- Your task: Set down each record that follows exactly. Drop the images.

- Records for this exercise:
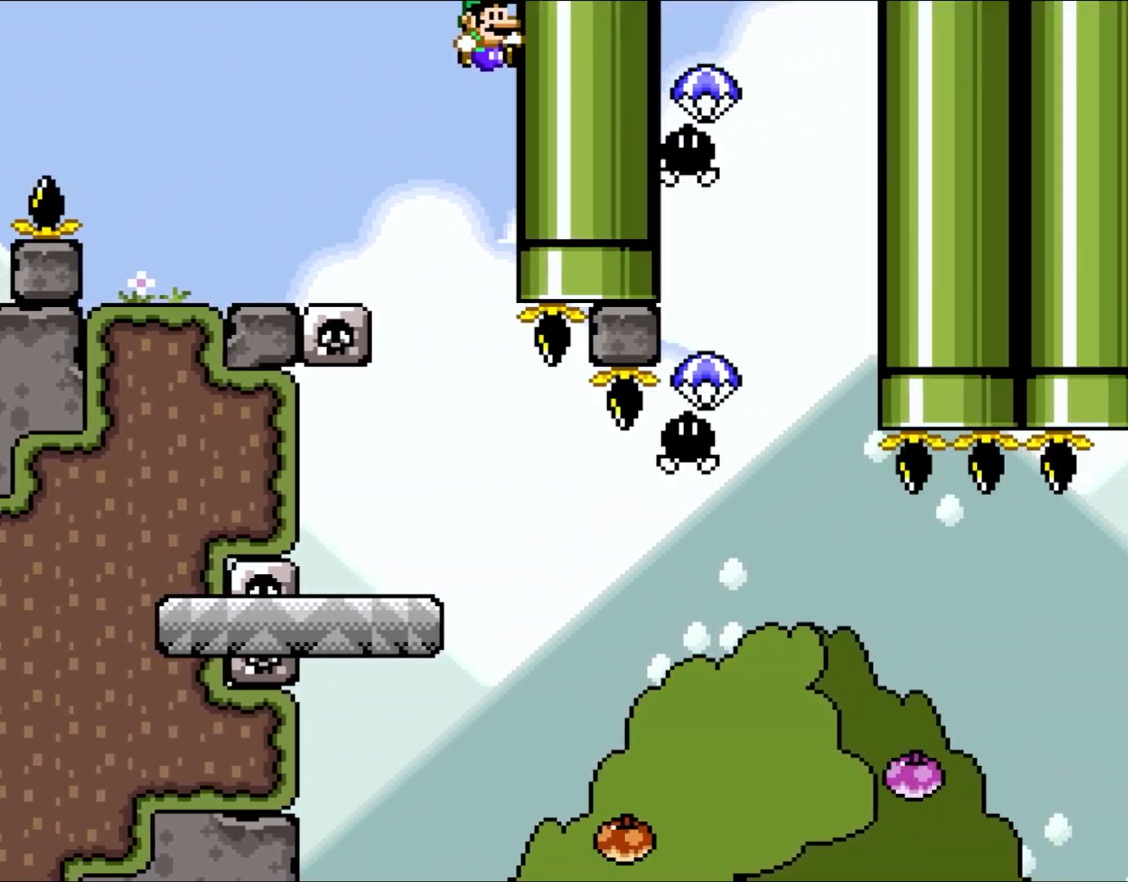
{"dt_ms": 500, "buttons": ["B", "Y", "DPAD_LEFT"], "events": [[300, "DPAD_LEFT", "down"]]}
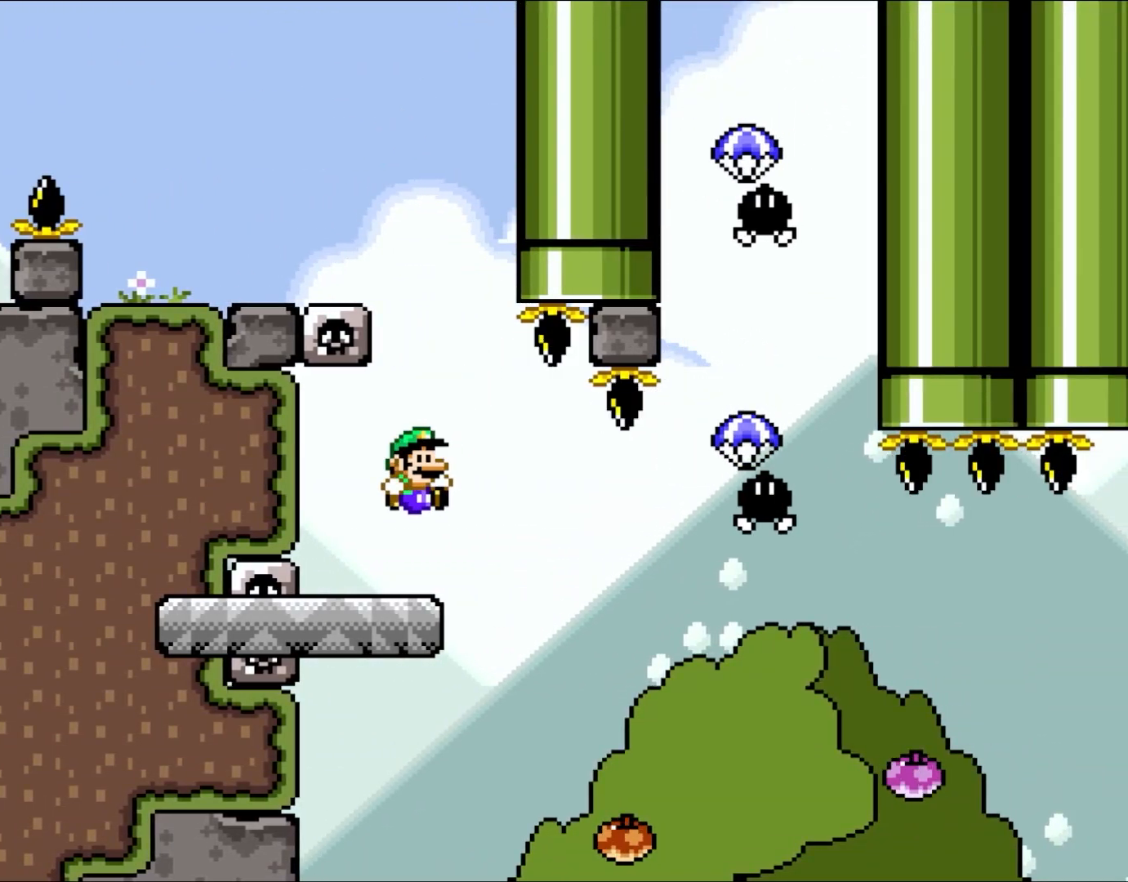
{"dt_ms": 500, "buttons": ["Y"], "events": [[17, "B", "up"], [50, "DPAD_LEFT", "up"], [83, "DPAD_RIGHT", "down"], [217, "DPAD_RIGHT", "up"]]}
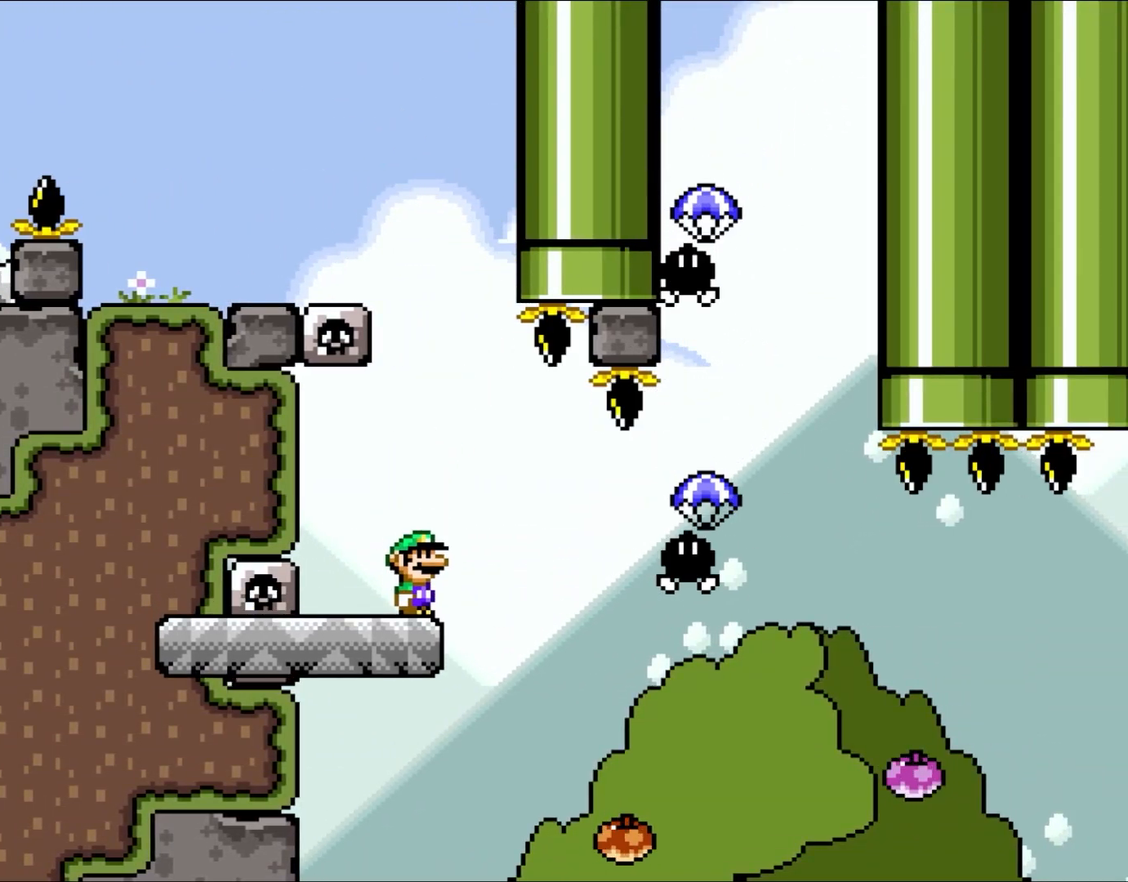
{"dt_ms": 500, "buttons": ["Y", "DPAD_RIGHT"], "events": [[183, "DPAD_RIGHT", "down"], [333, "B", "down"], [400, "B", "up"]]}
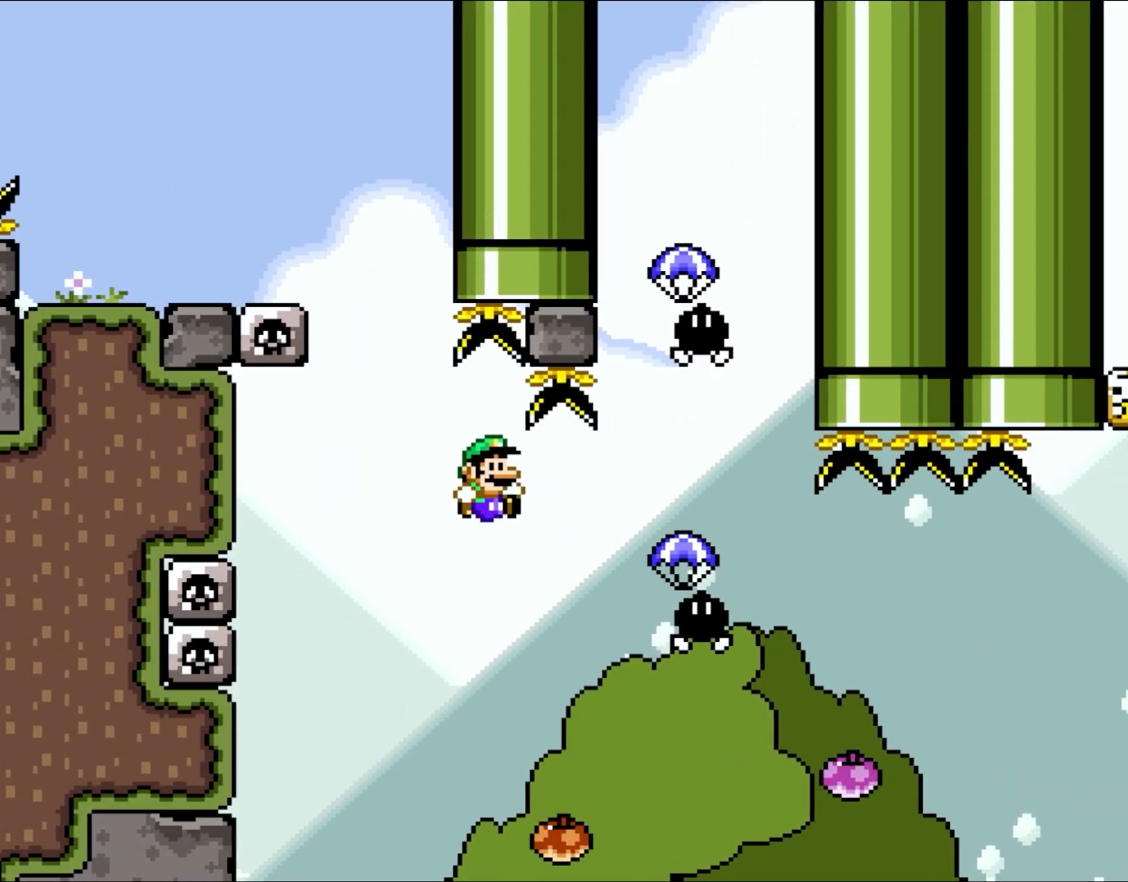
{"dt_ms": 500, "buttons": ["B", "Y", "DPAD_LEFT"], "events": [[150, "B", "down"], [450, "DPAD_UP", "down"], [483, "DPAD_LEFT", "down"], [483, "DPAD_RIGHT", "up"], [483, "DPAD_UP", "up"]]}
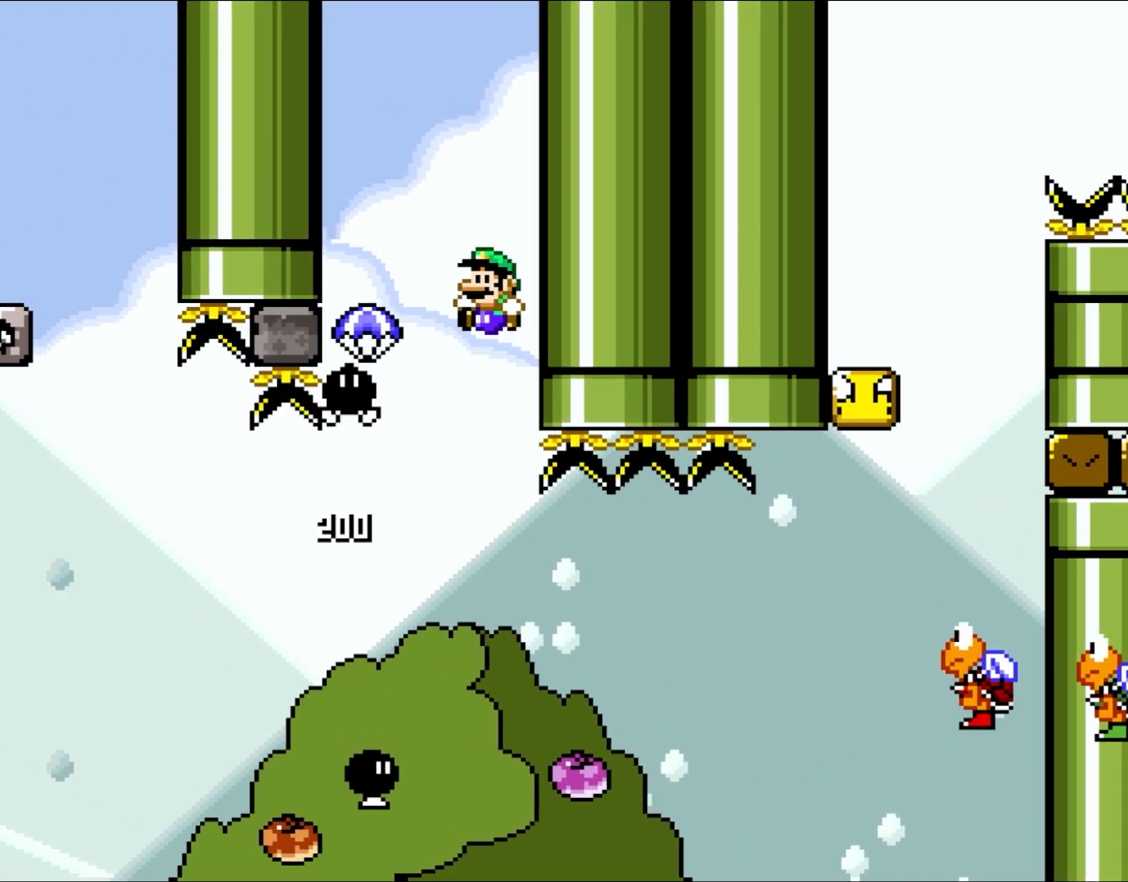
{"dt_ms": 500, "buttons": ["B", "Y", "DPAD_LEFT"], "events": [[200, "B", "up"], [267, "DPAD_LEFT", "up"], [333, "B", "down"], [367, "DPAD_RIGHT", "down"], [417, "DPAD_UP", "down"], [483, "DPAD_LEFT", "down"], [483, "DPAD_RIGHT", "up"], [483, "DPAD_UP", "up"]]}
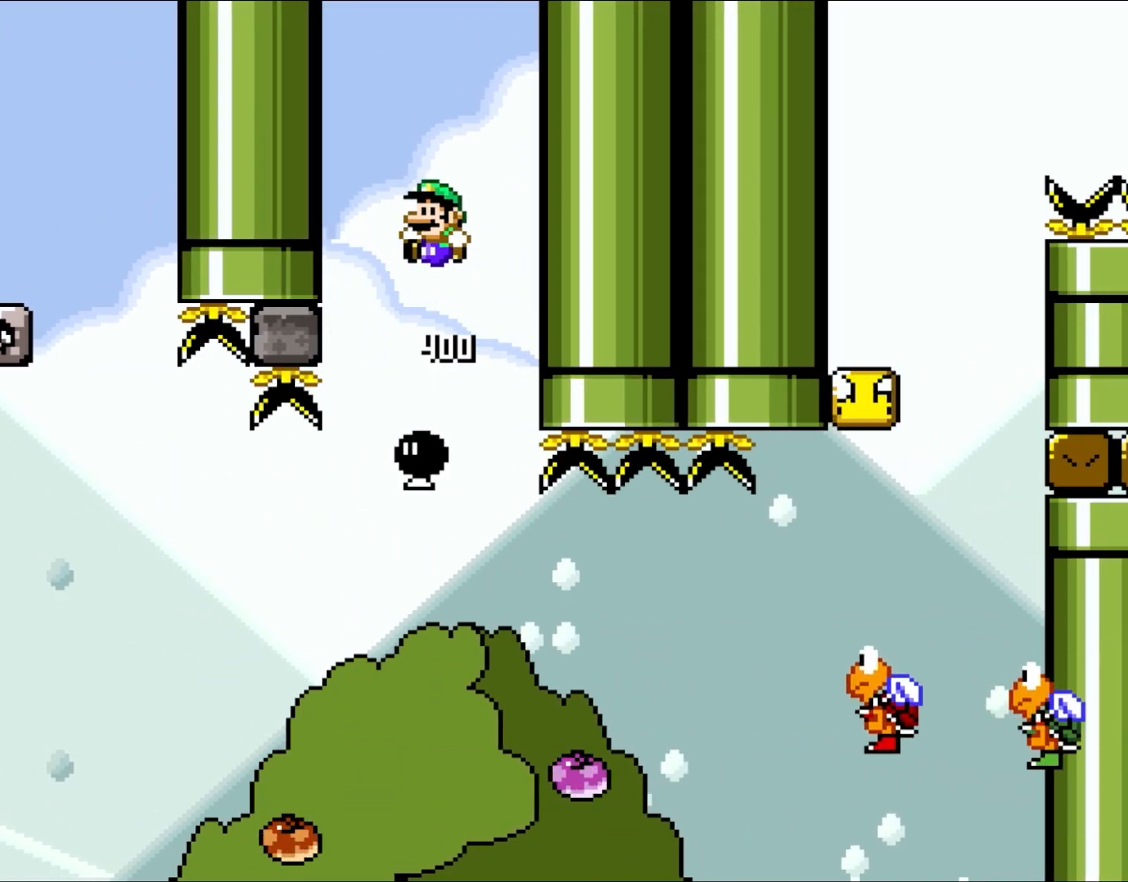
{"dt_ms": 500, "buttons": ["B", "Y"], "events": [[317, "DPAD_LEFT", "up"]]}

- Solution for this problem:
{"dt_ms": 500, "buttons": ["B", "Y", "DPAD_LEFT"], "events": [[300, "DPAD_LEFT", "down"]]}
{"dt_ms": 500, "buttons": ["Y"], "events": [[17, "B", "up"], [50, "DPAD_LEFT", "up"], [83, "DPAD_RIGHT", "down"], [217, "DPAD_RIGHT", "up"]]}
{"dt_ms": 500, "buttons": ["Y", "DPAD_RIGHT"], "events": [[183, "DPAD_RIGHT", "down"], [333, "B", "down"], [400, "B", "up"]]}
{"dt_ms": 500, "buttons": ["B", "Y", "DPAD_LEFT"], "events": [[150, "B", "down"], [450, "DPAD_UP", "down"], [483, "DPAD_LEFT", "down"], [483, "DPAD_RIGHT", "up"], [483, "DPAD_UP", "up"]]}
{"dt_ms": 500, "buttons": ["B", "Y", "DPAD_LEFT"], "events": [[200, "B", "up"], [267, "DPAD_LEFT", "up"], [333, "B", "down"], [367, "DPAD_RIGHT", "down"], [417, "DPAD_UP", "down"], [483, "DPAD_LEFT", "down"], [483, "DPAD_RIGHT", "up"], [483, "DPAD_UP", "up"]]}
{"dt_ms": 500, "buttons": ["B", "Y"], "events": [[317, "DPAD_LEFT", "up"]]}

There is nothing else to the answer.